Group A: control group; Group B: spontaneous clearance group; Group C: persistent infection group.
a P value of one-way ANOVA among three groups.
b P value of χ2-test among three/two groups.
c P value of Kruskal–Wallis test among three/two groups.
All four SNPs’ allele distributions in the control group were in accordance with the expectations of the Hardy–Weinberg equilibrium. Group A was considered as the control group when compared with group B + C (group A: P = 0.834 for rs1056890, P = 0.179 for rs11820062, P = 0.063 for rs230530, P = 0.303 for rs3774963) and group B was considered as the control group when compared to group C (group B: P = 0.512 for rs1056890, P = 0.479 for rs11820062, P = 0.366 for rs230530, P = 0.579 for rs3774963).

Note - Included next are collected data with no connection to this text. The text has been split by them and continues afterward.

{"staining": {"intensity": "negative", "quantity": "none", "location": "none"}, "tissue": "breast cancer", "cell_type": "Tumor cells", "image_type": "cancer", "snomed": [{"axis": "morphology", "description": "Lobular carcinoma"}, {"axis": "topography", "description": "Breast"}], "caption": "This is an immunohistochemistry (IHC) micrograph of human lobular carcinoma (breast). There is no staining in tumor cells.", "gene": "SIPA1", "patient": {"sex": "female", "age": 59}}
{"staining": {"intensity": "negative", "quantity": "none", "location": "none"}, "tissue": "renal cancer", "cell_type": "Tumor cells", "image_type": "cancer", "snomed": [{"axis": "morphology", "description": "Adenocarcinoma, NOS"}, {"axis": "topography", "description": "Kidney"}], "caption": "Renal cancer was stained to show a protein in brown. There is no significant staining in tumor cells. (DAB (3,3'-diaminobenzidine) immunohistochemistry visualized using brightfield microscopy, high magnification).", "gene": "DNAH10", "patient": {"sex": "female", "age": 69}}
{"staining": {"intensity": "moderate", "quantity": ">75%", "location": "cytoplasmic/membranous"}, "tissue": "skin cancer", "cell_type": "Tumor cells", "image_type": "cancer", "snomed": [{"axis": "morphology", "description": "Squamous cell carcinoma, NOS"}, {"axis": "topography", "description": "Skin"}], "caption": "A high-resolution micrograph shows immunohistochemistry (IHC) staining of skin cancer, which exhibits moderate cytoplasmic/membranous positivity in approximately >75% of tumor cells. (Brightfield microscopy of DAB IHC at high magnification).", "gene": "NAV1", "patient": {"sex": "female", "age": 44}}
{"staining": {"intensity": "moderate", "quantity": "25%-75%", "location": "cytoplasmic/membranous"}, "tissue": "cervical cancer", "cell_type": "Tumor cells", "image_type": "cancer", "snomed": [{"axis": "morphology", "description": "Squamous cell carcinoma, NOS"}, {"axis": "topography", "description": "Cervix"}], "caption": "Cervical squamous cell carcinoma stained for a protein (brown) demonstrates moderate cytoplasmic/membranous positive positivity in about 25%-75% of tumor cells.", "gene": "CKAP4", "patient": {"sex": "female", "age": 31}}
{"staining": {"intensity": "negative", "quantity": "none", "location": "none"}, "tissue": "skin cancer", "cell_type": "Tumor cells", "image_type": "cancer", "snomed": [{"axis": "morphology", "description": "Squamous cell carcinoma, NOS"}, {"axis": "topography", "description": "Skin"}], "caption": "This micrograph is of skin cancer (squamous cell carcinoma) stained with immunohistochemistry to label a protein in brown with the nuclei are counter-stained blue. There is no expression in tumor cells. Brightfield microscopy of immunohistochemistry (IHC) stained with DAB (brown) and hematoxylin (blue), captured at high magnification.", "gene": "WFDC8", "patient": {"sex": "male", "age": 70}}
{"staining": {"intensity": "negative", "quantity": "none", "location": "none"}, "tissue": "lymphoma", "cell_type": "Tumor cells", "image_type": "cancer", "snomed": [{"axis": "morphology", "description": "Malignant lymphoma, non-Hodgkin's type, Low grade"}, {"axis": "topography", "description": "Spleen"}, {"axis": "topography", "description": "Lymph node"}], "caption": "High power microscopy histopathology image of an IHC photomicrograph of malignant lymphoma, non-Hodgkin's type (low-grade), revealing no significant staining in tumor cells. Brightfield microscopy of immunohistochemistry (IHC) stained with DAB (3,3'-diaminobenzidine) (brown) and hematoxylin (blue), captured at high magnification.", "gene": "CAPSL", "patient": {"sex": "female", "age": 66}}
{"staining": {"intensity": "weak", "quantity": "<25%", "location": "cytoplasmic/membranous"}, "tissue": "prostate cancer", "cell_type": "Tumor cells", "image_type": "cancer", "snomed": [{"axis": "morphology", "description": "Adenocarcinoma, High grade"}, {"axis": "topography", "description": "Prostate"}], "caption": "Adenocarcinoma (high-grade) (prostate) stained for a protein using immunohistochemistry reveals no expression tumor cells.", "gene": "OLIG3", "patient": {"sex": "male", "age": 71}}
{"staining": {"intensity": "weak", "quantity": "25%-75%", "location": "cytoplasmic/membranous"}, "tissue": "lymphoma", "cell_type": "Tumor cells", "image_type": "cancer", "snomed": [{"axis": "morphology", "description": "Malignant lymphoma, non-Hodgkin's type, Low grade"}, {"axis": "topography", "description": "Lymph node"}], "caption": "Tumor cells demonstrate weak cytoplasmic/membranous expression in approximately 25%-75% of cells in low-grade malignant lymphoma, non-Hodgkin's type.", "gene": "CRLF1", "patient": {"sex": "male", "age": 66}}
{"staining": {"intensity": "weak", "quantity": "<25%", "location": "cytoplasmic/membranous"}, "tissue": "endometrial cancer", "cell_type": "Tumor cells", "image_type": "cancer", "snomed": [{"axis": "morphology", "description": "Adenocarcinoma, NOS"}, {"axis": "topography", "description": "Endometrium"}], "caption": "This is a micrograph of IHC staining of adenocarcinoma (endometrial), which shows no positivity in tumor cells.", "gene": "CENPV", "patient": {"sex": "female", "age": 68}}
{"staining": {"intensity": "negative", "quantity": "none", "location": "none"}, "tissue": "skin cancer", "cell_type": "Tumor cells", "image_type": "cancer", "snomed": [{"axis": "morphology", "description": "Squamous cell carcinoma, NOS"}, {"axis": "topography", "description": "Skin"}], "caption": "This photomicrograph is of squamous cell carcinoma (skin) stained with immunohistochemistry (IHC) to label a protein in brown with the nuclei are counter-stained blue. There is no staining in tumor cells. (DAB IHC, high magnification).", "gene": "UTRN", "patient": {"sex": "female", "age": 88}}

Association between NF-κB genes polymorphisms and the susceptibility to HCV infection
The distributions of genotypes rs1056890, rs11820062, rs230530 and rs3774963 among the control group, spontaneous clearance group, and persistent HCV infection group are shown in Table 3. Three genetic models, including additive, dominant and recessive models, were used to analyze the association between each SNP and susceptibility to HCV infection. After adjusting for gender, age, and the route of infection, the results of logistic regression analysis demonstrated that individuals carrying the rs11820062 AA genotype had a significantly higher risk of HCV infection (P = 0.002) after Bonferroni correction at the level 0.05/16. In the additive and dominant statistical models, the relationship between the rs11820062 A allele and susceptibility to HCV infection remained statistically significant after Bonferroni correction (P = 0.002 and P = 0.003, respectively).
Table 3.
Genotypic distribution of NF-κB signaling pathway genes among control, spontaneous clearance and persistent infection group.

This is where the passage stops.